### EXERCISE REQUIREMENTS
The reply to the records below should contain exactly the lines from the line with "iskustvo imamo iza" through the line with "koji žele da", and nothing besides.

Extracted records:
________

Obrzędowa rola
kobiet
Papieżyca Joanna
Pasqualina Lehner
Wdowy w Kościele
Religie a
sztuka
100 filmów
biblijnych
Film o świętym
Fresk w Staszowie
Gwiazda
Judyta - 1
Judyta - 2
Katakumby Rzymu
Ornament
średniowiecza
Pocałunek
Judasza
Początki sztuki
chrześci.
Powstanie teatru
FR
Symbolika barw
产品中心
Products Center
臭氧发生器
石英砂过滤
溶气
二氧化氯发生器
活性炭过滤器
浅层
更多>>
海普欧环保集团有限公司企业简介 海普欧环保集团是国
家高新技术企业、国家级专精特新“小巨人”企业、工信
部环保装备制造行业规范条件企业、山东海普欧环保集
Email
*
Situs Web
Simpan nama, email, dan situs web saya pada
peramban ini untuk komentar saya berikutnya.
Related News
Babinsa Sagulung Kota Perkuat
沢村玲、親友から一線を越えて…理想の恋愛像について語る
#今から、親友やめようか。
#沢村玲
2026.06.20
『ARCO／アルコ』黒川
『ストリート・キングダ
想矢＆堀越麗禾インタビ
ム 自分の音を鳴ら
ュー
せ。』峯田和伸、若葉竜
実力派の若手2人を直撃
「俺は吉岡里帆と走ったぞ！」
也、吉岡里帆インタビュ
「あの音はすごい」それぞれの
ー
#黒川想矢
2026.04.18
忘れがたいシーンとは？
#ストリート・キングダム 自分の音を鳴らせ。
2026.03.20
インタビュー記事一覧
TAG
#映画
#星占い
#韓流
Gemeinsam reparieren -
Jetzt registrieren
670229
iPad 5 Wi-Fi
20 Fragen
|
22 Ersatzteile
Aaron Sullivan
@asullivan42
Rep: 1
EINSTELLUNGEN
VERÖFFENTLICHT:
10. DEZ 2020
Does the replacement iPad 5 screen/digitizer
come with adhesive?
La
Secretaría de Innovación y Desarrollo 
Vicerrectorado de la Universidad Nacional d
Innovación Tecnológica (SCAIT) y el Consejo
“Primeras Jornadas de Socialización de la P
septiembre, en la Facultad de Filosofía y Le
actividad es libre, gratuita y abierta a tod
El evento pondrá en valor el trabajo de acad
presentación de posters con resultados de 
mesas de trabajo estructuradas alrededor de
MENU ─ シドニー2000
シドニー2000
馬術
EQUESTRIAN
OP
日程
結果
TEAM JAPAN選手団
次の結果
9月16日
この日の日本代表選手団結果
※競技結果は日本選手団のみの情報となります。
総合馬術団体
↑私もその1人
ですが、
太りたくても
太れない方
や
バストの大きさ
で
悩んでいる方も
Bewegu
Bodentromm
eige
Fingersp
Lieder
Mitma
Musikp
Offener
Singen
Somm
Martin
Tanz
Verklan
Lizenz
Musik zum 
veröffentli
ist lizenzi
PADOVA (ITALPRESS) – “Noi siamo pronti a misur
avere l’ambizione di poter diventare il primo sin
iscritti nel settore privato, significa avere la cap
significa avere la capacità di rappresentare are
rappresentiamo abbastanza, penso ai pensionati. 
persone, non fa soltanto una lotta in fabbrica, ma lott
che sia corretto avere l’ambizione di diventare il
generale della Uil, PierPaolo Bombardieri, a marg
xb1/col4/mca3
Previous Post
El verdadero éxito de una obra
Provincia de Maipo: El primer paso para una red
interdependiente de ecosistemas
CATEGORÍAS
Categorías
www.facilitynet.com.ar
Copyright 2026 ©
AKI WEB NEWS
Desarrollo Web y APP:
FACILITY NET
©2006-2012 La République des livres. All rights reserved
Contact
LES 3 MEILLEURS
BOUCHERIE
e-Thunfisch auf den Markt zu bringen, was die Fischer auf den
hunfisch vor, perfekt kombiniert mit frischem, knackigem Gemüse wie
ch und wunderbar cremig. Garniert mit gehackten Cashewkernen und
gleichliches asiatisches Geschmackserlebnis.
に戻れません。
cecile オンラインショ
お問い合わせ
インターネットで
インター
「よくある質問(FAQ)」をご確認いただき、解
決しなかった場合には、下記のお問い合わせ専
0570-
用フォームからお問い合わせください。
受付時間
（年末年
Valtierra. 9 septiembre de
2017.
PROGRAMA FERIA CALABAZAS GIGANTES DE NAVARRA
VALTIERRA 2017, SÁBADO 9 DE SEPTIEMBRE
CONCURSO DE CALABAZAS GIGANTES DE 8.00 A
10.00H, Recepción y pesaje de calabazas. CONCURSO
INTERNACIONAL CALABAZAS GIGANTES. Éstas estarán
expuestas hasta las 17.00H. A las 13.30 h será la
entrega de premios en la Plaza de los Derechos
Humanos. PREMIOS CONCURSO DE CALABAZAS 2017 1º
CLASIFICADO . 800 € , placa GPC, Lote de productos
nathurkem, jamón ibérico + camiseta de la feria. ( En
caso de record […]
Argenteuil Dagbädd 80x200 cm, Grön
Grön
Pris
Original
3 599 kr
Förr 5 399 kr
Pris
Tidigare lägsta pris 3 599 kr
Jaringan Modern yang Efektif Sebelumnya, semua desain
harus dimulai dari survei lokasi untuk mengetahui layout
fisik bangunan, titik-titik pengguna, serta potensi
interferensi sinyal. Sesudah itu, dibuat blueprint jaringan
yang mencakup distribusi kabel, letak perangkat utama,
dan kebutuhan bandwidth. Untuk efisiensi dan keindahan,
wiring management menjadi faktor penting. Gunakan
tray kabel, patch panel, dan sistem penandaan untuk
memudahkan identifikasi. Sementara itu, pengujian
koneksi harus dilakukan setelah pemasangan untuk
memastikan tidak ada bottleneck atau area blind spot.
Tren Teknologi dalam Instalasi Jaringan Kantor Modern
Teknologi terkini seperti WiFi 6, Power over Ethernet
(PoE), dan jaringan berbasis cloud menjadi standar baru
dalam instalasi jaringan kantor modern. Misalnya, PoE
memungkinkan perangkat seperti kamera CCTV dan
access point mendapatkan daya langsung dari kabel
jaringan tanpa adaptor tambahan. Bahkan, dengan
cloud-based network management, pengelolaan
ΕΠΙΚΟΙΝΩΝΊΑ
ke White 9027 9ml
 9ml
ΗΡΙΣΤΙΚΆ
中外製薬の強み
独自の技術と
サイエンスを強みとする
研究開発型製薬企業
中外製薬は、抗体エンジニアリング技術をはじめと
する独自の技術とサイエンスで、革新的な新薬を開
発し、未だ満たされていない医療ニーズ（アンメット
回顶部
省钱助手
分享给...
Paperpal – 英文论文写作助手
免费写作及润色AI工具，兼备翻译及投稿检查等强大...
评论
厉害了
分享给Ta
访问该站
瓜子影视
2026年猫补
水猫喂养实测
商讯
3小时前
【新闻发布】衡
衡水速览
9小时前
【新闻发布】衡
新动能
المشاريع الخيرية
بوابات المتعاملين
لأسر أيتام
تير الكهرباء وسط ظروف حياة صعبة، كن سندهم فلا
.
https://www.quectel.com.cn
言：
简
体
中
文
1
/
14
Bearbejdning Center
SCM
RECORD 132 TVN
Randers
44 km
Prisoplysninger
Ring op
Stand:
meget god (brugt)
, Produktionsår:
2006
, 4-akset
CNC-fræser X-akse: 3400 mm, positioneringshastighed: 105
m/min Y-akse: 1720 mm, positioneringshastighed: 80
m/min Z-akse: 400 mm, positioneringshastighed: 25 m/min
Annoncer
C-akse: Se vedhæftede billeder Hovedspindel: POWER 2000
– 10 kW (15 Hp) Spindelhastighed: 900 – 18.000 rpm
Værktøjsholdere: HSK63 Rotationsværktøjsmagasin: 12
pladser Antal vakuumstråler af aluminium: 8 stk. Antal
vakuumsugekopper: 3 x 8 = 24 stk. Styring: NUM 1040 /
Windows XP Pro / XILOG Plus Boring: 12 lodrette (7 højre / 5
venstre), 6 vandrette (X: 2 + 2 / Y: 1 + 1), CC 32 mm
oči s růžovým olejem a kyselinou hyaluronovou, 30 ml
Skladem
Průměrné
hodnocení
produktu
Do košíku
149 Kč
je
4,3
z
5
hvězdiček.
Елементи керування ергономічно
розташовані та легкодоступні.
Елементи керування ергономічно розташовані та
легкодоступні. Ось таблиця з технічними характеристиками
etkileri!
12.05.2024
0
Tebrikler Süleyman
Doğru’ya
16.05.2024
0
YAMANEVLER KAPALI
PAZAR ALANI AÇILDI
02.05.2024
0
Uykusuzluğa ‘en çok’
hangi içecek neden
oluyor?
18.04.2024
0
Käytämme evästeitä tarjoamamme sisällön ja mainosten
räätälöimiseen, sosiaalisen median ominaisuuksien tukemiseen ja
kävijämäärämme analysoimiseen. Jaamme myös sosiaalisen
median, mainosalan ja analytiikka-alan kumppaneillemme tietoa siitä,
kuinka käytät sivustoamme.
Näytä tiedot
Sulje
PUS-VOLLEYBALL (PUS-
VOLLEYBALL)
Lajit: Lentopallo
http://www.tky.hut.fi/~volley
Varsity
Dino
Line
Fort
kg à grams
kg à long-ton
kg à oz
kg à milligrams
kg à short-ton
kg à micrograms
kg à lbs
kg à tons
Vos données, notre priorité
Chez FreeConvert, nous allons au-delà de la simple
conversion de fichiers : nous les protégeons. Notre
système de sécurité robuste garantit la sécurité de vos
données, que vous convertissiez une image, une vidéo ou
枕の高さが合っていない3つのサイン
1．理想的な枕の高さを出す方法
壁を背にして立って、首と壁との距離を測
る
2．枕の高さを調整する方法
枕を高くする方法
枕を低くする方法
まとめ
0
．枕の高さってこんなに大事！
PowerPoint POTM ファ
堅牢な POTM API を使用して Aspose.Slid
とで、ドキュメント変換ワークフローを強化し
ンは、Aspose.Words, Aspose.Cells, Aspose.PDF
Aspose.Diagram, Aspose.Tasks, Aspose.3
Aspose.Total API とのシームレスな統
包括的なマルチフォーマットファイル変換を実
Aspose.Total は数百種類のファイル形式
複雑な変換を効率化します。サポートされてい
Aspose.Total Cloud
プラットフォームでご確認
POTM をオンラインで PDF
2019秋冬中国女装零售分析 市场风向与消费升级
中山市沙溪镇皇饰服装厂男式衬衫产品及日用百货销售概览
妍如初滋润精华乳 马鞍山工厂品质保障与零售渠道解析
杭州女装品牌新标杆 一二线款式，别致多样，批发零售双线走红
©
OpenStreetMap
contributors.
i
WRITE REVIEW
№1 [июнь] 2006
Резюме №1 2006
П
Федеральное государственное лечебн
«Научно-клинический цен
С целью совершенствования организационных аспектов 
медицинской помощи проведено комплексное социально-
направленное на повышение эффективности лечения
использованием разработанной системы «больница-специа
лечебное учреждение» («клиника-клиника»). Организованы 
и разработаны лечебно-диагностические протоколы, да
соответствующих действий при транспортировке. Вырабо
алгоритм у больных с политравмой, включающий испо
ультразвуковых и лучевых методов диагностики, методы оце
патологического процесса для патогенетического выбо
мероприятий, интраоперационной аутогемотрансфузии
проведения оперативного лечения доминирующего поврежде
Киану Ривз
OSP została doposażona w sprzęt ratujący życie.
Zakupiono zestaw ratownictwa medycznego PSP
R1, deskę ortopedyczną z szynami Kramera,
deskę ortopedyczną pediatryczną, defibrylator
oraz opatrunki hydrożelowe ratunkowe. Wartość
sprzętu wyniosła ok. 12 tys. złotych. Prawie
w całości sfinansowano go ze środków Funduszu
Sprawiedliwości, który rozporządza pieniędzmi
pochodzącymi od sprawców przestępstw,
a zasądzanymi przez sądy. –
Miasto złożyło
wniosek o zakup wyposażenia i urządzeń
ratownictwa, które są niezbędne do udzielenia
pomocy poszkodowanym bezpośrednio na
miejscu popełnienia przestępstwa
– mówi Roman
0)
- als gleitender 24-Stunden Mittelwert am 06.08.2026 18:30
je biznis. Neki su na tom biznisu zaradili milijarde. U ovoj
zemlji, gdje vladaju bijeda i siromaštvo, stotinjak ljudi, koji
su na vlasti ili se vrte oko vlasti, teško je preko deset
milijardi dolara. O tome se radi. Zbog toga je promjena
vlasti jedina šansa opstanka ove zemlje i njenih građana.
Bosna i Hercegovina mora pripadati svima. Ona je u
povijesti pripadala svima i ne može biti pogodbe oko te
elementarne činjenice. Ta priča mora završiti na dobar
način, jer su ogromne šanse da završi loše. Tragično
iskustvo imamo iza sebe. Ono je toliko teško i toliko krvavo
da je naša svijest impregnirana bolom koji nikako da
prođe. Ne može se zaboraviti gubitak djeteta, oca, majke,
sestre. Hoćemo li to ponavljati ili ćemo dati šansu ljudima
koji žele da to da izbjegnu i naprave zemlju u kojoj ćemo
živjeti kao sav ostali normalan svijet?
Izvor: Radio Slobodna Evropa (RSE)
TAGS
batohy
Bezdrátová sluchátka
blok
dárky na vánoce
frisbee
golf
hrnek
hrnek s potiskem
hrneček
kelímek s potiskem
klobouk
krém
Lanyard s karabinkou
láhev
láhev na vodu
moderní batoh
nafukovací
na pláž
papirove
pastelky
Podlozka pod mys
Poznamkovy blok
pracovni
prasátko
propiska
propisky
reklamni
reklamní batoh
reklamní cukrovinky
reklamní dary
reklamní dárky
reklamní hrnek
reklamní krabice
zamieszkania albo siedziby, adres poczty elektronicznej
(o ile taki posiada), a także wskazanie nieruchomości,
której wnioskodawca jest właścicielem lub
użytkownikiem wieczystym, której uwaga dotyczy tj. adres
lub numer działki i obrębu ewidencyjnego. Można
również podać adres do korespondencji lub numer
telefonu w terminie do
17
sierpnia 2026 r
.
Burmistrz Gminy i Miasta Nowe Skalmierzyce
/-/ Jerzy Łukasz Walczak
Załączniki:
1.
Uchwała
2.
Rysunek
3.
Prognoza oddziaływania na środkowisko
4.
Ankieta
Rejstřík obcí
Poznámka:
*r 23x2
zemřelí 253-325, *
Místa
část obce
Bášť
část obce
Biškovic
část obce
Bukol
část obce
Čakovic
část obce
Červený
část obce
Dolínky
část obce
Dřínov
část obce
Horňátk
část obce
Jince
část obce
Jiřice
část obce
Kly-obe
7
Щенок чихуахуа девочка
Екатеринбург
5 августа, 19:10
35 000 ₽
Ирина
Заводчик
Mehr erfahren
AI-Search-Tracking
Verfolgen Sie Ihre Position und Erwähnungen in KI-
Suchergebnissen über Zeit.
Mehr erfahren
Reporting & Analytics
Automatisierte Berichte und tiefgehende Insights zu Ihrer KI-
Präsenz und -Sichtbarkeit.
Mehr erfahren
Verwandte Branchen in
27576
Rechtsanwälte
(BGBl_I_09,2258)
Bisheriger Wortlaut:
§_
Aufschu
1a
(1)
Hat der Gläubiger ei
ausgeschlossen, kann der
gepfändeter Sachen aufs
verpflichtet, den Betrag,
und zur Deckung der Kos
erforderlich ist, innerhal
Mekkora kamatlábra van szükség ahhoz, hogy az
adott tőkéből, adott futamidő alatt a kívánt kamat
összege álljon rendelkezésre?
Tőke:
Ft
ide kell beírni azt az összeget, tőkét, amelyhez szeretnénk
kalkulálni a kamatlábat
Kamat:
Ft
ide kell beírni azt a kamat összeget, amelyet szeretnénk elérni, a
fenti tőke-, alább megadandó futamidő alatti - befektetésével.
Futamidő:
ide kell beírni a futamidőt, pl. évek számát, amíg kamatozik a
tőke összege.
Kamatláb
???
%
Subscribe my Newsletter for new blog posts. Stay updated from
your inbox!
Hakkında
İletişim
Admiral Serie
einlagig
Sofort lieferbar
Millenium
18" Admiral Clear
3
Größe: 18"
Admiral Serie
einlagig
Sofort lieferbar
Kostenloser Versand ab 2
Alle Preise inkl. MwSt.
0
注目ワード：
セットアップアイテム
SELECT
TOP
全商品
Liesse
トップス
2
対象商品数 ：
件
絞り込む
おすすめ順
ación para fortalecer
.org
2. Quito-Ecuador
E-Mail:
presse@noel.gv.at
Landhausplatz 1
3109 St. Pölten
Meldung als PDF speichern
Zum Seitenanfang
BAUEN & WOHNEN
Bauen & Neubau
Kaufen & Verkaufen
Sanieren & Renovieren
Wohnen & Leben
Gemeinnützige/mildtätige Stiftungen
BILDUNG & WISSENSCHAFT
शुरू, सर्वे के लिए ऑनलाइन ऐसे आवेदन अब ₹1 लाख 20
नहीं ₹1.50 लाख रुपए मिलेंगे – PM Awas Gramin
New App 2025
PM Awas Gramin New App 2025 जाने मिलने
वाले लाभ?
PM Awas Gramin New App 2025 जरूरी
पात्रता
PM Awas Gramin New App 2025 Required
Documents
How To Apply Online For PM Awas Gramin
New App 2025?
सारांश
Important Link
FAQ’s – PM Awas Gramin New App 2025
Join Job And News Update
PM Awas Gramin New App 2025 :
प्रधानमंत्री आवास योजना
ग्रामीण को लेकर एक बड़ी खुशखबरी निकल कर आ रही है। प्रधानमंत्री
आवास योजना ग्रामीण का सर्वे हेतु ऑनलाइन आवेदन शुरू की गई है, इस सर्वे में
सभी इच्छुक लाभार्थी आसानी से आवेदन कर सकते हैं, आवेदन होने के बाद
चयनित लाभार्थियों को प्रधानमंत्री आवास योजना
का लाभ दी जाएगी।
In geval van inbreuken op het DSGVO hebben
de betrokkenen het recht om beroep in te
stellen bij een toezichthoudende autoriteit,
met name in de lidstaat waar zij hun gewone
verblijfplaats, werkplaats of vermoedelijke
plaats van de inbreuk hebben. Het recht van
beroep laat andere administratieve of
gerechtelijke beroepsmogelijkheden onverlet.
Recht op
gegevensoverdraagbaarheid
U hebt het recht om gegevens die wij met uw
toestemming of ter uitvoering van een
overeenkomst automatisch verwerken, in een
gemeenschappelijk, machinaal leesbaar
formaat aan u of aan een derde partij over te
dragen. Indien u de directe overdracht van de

________

### EXERCISE ANSWER
iskustvo imamo iza sebe. Ono je toliko teško i toliko krvavo
da je naša svijest impregnirana bolom koji nikako da
prođe. Ne može se zaboraviti gubitak djeteta, oca, majke,
sestre. Hoćemo li to ponavljati ili ćemo dati šansu ljudima
koji žele da to da izbjegnu i naprave zemlju u kojoj ćemo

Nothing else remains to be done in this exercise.